⟨
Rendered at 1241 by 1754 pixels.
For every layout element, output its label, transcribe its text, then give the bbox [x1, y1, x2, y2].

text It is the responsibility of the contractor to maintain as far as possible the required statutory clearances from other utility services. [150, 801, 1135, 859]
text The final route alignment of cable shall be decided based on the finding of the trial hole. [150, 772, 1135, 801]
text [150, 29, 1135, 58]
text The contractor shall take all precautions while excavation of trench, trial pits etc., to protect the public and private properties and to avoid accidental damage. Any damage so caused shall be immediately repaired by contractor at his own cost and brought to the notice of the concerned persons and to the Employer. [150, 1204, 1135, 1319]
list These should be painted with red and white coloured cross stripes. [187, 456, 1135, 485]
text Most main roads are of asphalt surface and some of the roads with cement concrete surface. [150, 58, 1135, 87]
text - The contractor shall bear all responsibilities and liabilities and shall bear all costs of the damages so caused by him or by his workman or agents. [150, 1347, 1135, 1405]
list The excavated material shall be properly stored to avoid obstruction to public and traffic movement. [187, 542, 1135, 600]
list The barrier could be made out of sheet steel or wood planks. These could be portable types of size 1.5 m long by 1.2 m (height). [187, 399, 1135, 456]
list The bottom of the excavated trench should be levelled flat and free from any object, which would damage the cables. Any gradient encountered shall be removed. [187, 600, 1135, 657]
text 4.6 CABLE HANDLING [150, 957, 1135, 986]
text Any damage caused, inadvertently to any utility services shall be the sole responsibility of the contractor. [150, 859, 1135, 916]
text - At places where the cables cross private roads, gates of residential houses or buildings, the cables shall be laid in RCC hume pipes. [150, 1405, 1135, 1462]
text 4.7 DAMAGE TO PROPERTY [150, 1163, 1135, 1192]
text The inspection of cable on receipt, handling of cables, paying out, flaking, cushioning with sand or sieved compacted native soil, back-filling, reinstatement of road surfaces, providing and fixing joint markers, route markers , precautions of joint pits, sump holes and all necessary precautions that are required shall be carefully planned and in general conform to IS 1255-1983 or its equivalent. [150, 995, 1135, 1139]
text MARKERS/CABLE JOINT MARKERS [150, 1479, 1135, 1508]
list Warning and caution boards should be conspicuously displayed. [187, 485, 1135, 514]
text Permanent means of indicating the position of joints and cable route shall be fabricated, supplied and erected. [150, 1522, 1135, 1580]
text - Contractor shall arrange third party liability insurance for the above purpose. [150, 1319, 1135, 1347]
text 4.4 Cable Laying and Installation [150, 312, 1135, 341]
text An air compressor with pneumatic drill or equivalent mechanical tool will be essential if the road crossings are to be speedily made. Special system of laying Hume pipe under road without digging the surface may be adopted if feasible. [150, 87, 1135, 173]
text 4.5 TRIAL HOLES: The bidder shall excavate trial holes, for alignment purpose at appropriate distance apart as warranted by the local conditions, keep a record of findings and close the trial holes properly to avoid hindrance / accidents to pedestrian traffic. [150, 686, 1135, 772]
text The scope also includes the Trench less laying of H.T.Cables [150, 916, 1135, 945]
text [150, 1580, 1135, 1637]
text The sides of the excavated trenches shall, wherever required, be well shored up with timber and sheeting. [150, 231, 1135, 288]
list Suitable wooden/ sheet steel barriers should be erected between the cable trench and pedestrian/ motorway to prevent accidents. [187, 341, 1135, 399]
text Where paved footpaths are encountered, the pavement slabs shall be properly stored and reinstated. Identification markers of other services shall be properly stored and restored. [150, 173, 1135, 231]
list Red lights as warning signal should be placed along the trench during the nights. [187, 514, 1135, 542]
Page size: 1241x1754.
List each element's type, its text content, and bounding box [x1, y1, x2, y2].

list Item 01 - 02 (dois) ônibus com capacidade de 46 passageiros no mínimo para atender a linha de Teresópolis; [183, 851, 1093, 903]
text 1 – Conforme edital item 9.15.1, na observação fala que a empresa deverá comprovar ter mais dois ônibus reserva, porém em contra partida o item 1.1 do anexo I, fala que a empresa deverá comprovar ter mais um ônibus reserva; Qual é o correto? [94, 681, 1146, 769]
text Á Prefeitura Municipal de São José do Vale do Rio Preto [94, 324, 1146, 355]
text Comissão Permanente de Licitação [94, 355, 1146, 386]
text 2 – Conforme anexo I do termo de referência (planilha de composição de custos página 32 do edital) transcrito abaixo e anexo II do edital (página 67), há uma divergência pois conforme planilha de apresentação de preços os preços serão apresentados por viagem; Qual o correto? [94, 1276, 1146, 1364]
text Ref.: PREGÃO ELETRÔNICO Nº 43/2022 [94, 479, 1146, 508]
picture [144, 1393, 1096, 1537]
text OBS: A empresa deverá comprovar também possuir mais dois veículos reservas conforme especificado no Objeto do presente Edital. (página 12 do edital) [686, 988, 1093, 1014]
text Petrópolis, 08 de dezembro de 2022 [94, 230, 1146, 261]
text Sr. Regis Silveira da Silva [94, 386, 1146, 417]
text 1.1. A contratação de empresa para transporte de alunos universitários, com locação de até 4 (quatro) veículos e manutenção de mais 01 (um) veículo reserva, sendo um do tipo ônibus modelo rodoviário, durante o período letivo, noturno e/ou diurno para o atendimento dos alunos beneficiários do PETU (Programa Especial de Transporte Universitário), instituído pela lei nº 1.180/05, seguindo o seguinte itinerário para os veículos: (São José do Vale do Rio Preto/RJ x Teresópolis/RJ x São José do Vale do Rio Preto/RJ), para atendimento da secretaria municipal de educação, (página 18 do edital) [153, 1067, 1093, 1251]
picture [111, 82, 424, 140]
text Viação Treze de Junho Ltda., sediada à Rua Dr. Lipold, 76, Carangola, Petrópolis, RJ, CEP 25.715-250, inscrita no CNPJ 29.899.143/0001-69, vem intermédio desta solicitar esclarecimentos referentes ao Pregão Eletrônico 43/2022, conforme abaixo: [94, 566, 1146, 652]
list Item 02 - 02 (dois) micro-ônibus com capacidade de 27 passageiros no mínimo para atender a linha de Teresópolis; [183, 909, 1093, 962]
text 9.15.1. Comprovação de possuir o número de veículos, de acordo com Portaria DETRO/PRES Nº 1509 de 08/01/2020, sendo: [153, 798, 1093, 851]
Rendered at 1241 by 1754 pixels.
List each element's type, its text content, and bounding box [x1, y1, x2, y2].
⟩
Reproduce each entry above exactly, keeping every word.

→ **Answer space**:
Rendered at 1241 by 1754 pixels.
For every layout element, output its label, transcribe its text, then give the bbox [x1, y1, x2, y2].

text It is the responsibility of the contractor to maintain as far as possible the required statutory clearances from other utility services. [150, 801, 1135, 859]
text The final route alignment of cable shall be decided based on the finding of the trial hole. [150, 772, 1135, 801]
text [150, 29, 1135, 58]
text The contractor shall take all precautions while excavation of trench, trial pits etc., to protect the public and private properties and to avoid accidental damage. Any damage so caused shall be immediately repaired by contractor at his own cost and brought to the notice of the concerned persons and to the Employer. [150, 1204, 1135, 1319]
list These should be painted with red and white coloured cross stripes. [187, 456, 1135, 485]
text Most main roads are of asphalt surface and some of the roads with cement concrete surface. [150, 58, 1135, 87]
text - The contractor shall bear all responsibilities and liabilities and shall bear all costs of the damages so caused by him or by his workman or agents. [150, 1347, 1135, 1405]
list The excavated material shall be properly stored to avoid obstruction to public and traffic movement. [187, 542, 1135, 600]
list The barrier could be made out of sheet steel or wood planks. These could be portable types of size 1.5 m long by 1.2 m (height). [187, 399, 1135, 456]
list The bottom of the excavated trench should be levelled flat and free from any object, which would damage the cables. Any gradient encountered shall be removed. [187, 600, 1135, 657]
text 4.6 CABLE HANDLING [150, 957, 1135, 986]
text Any damage caused, inadvertently to any utility services shall be the sole responsibility of the contractor. [150, 859, 1135, 916]
text - At places where the cables cross private roads, gates of residential houses or buildings, the cables shall be laid in RCC hume pipes. [150, 1405, 1135, 1462]
text 4.7 DAMAGE TO PROPERTY [150, 1163, 1135, 1192]
text The inspection of cable on receipt, handling of cables, paying out, flaking, cushioning with sand or sieved compacted native soil, back-filling, reinstatement of road surfaces, providing and fixing joint markers, route markers , precautions of joint pits, sump holes and all necessary precautions that are required shall be carefully planned and in general conform to IS 1255-1983 or its equivalent. [150, 995, 1135, 1139]
text MARKERS/CABLE JOINT MARKERS [150, 1479, 1135, 1508]
list Warning and caution boards should be conspicuously displayed. [187, 485, 1135, 514]
text Permanent means of indicating the position of joints and cable route shall be fabricated, supplied and erected. [150, 1522, 1135, 1580]
text - Contractor shall arrange third party liability insurance for the above purpose. [150, 1319, 1135, 1347]
text 4.4 Cable Laying and Installation [150, 312, 1135, 341]
text An air compressor with pneumatic drill or equivalent mechanical tool will be essential if the road crossings are to be speedily made. Special system of laying Hume pipe under road without digging the surface may be adopted if feasible. [150, 87, 1135, 173]
text 4.5 TRIAL HOLES: The bidder shall excavate trial holes, for alignment purpose at appropriate distance apart as warranted by the local conditions, keep a record of findings and close the trial holes properly to avoid hindrance / accidents to pedestrian traffic. [150, 686, 1135, 772]
text The scope also includes the Trench less laying of H.T.Cables [150, 916, 1135, 945]
text [150, 1580, 1135, 1637]
text The sides of the excavated trenches shall, wherever required, be well shored up with timber and sheeting. [150, 231, 1135, 288]
list Suitable wooden/ sheet steel barriers should be erected between the cable trench and pedestrian/ motorway to prevent accidents. [187, 341, 1135, 399]
text Where paved footpaths are encountered, the pavement slabs shall be properly stored and reinstated. Identification markers of other services shall be properly stored and restored. [150, 173, 1135, 231]
list Red lights as warning signal should be placed along the trench during the nights. [187, 514, 1135, 542]
Page size: 1241x1754.
List each element's type, its text content, and bounding box [x1, y1, x2, y2].

list Item 01 - 02 (dois) ônibus com capacidade de 46 passageiros no mínimo para atender a linha de Teresópolis; [183, 851, 1093, 903]
text 1 – Conforme edital item 9.15.1, na observação fala que a empresa deverá comprovar ter mais dois ônibus reserva, porém em contra partida o item 1.1 do anexo I, fala que a empresa deverá comprovar ter mais um ônibus reserva; Qual é o correto? [94, 681, 1146, 769]
text Á Prefeitura Municipal de São José do Vale do Rio Preto [94, 324, 1146, 355]
text Comissão Permanente de Licitação [94, 355, 1146, 386]
text 2 – Conforme anexo I do termo de referência (planilha de composição de custos página 32 do edital) transcrito abaixo e anexo II do edital (página 67), há uma divergência pois conforme planilha de apresentação de preços os preços serão apresentados por viagem; Qual o correto? [94, 1276, 1146, 1364]
text Ref.: PREGÃO ELETRÔNICO Nº 43/2022 [94, 479, 1146, 508]
picture [144, 1393, 1096, 1537]
text OBS: A empresa deverá comprovar também possuir mais dois veículos reservas conforme especificado no Objeto do presente Edital. (página 12 do edital) [686, 988, 1093, 1014]
text Petrópolis, 08 de dezembro de 2022 [94, 230, 1146, 261]
text Sr. Regis Silveira da Silva [94, 386, 1146, 417]
text 1.1. A contratação de empresa para transporte de alunos universitários, com locação de até 4 (quatro) veículos e manutenção de mais 01 (um) veículo reserva, sendo um do tipo ônibus modelo rodoviário, durante o período letivo, noturno e/ou diurno para o atendimento dos alunos beneficiários do PETU (Programa Especial de Transporte Universitário), instituído pela lei nº 1.180/05, seguindo o seguinte itinerário para os veículos: (São José do Vale do Rio Preto/RJ x Teresópolis/RJ x São José do Vale do Rio Preto/RJ), para atendimento da secretaria municipal de educação, (página 18 do edital) [153, 1067, 1093, 1251]
picture [111, 82, 424, 140]
text Viação Treze de Junho Ltda., sediada à Rua Dr. Lipold, 76, Carangola, Petrópolis, RJ, CEP 25.715-250, inscrita no CNPJ 29.899.143/0001-69, vem intermédio desta solicitar esclarecimentos referentes ao Pregão Eletrônico 43/2022, conforme abaixo: [94, 566, 1146, 652]
list Item 02 - 02 (dois) micro-ônibus com capacidade de 27 passageiros no mínimo para atender a linha de Teresópolis; [183, 909, 1093, 962]
text 9.15.1. Comprovação de possuir o número de veículos, de acordo com Portaria DETRO/PRES Nº 1509 de 08/01/2020, sendo: [153, 798, 1093, 851]
Rendered at 1241 by 1754 pixels.
List each element's type, its text content, and bounding box [x1, y1, x2, y2].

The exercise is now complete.